'Nelfinavir sensitizes a clinically relevant chemo-radioresistant cervical cancer in-vitro model by targeting the AKT-USP15/USP11-HPV16 E6/E7 axis.

Resistance to standard therapies is a major challenge in managing cervical cancer, often leading to systemic relapse. This study aimed to develop an in-vitro model of chemo-radioresistant cervical cancer that mimics clinical conditions and also explore the therapeutic potential of the repurposed drug nelfinavir, an HIV protease inhibitor. HPV16-positive SiHa cervical cancer cells were subjected to concurrent cisplatin and ionizing radiation, to simulate the clinical treatment regimen for locally advanced cervical cancer. The resulting chemo-radioresistant subline exhibited increased IC(50)-value, D0 dose, and a higher Resistance Index compared to parent cells, indicating resistance development.

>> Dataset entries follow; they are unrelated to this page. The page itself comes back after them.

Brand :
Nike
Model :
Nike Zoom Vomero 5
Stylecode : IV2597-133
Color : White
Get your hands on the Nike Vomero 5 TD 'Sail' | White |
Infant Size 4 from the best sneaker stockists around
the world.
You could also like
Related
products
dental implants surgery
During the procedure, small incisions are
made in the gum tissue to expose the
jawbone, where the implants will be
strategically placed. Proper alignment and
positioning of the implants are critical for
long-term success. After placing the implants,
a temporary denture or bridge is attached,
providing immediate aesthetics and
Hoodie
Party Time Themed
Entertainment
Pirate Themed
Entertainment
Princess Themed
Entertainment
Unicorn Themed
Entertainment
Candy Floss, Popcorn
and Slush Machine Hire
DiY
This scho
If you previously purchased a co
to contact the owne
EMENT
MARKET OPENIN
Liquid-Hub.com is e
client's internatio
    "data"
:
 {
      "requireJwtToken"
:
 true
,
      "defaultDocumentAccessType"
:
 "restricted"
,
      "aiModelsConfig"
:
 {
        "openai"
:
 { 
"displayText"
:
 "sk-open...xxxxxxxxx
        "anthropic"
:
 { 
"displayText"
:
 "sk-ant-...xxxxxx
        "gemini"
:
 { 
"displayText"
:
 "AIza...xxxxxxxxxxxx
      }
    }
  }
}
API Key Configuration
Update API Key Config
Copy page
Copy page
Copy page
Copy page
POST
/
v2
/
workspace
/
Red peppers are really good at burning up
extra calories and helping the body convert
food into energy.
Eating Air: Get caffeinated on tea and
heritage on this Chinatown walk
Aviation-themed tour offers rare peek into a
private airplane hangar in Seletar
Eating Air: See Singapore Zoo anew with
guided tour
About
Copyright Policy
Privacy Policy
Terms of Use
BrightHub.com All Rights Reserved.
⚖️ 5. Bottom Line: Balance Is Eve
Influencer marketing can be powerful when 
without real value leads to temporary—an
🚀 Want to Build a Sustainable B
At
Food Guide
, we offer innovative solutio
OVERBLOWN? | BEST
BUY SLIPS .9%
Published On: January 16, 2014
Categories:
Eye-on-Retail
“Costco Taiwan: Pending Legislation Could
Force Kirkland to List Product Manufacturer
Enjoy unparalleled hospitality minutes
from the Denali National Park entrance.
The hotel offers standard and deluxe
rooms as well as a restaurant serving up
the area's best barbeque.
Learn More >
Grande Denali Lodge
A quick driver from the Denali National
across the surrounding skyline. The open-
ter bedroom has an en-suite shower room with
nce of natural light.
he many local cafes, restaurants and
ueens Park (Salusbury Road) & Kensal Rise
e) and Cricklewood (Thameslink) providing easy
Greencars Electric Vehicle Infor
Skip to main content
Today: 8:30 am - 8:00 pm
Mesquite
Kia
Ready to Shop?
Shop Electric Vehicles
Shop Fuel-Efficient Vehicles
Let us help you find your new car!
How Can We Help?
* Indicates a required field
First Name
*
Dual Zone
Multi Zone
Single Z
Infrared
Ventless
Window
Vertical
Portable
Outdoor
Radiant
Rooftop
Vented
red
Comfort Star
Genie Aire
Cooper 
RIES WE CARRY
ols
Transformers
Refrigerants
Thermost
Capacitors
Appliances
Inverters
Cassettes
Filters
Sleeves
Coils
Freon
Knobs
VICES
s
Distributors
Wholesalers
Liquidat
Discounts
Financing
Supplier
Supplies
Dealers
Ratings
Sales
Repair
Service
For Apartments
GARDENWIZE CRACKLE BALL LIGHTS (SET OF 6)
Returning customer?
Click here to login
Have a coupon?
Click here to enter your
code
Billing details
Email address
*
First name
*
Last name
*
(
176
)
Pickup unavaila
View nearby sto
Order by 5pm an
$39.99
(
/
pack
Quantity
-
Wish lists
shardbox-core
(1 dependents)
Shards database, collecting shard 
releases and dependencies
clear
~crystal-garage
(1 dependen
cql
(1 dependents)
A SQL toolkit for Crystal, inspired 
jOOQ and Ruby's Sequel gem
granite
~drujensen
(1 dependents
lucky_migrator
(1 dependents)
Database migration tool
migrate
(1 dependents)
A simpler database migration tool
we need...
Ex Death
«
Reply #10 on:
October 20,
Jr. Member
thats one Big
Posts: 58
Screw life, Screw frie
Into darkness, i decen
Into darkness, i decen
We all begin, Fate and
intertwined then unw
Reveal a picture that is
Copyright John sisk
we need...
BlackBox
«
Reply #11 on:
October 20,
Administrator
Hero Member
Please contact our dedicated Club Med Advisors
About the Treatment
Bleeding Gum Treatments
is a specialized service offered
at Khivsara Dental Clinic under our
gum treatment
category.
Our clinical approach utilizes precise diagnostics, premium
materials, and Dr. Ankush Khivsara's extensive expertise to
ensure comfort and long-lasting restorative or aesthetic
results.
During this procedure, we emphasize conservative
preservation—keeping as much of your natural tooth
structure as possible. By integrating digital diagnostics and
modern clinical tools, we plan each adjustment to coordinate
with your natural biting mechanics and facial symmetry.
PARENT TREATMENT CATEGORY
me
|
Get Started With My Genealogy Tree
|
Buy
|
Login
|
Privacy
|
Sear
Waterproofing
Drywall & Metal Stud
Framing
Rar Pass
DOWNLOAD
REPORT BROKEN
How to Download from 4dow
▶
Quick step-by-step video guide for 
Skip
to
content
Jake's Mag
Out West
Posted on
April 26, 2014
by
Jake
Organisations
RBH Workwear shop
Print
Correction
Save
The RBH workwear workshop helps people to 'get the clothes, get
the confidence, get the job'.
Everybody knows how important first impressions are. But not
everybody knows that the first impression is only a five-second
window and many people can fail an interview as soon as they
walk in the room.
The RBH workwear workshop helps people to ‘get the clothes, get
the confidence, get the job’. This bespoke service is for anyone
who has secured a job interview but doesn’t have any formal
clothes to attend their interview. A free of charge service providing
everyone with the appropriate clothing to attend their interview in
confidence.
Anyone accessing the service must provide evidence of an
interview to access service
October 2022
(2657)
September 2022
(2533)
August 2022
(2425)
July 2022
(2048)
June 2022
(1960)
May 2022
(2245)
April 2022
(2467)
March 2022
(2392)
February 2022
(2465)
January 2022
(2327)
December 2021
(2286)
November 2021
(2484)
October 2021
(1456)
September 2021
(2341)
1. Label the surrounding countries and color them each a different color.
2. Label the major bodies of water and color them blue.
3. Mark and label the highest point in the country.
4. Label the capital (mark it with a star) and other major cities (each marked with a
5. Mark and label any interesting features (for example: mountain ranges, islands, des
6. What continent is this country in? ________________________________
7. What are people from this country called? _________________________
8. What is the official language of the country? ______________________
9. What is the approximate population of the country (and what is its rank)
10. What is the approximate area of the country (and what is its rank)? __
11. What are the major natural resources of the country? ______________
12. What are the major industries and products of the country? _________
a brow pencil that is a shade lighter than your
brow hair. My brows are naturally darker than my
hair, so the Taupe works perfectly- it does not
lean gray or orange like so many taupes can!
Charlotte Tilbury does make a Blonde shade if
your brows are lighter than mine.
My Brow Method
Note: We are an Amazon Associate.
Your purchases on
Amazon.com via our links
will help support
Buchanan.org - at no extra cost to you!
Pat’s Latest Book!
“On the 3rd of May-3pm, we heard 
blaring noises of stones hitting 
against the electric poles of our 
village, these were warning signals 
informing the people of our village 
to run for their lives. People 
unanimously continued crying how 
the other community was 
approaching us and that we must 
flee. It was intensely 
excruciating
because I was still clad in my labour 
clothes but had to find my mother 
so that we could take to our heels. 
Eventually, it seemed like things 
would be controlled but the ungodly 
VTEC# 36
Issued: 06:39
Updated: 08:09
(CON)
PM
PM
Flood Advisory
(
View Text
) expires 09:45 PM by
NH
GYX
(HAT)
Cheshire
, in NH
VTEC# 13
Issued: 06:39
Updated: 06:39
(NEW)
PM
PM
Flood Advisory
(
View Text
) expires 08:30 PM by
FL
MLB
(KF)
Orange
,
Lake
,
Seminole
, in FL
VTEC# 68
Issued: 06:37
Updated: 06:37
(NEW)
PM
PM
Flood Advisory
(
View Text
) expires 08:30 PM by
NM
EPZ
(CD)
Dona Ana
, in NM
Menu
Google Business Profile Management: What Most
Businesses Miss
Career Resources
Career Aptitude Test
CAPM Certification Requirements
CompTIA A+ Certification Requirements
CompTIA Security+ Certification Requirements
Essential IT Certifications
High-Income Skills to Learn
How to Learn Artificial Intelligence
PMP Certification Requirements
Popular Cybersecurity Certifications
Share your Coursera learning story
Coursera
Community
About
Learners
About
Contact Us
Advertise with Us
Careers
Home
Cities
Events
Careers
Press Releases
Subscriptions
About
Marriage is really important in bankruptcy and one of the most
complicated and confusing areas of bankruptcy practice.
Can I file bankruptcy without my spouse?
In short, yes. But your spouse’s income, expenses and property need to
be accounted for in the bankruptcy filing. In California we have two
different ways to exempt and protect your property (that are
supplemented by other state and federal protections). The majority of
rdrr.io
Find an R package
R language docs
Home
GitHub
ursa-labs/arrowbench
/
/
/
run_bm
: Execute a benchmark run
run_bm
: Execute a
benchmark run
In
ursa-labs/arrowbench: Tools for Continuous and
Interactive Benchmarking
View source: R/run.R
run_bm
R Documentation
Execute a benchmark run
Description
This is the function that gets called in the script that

Notably, elevated HPV16 E6/E7 expression in resistant sublines suggested a role for HPV16 in resistance acquisition. Treatment with nelfinavir significantly reduced the IC(50)-value and D0 dose in resistant cells. Additionally, exposure to nelfinavir or AKT inhibitor IV showed significant decrease in AKT, USP15, USP11 and HPV16 E6/E7 proteins. Furthermore, siRNA mediated knockdown of USP15 and USP11 in resistant cells resulted in significant reduction of HPV16 E6 and E7 oncoproteins respectively. Thus, mechanistically nelfinavir sensitized resistant cervical cancer cells by inhibiting the AKT-USP15/USP11-HPV16 E6/E7 pathway. Overall, this study successfully established a chemo-radioresistant SiHa cell model, providing a platform for investigating resistance mechanisms. It also highlights nelfinavir's potential as a therapeutic agent in overcoming chemo-radioresistance in cervical cancer.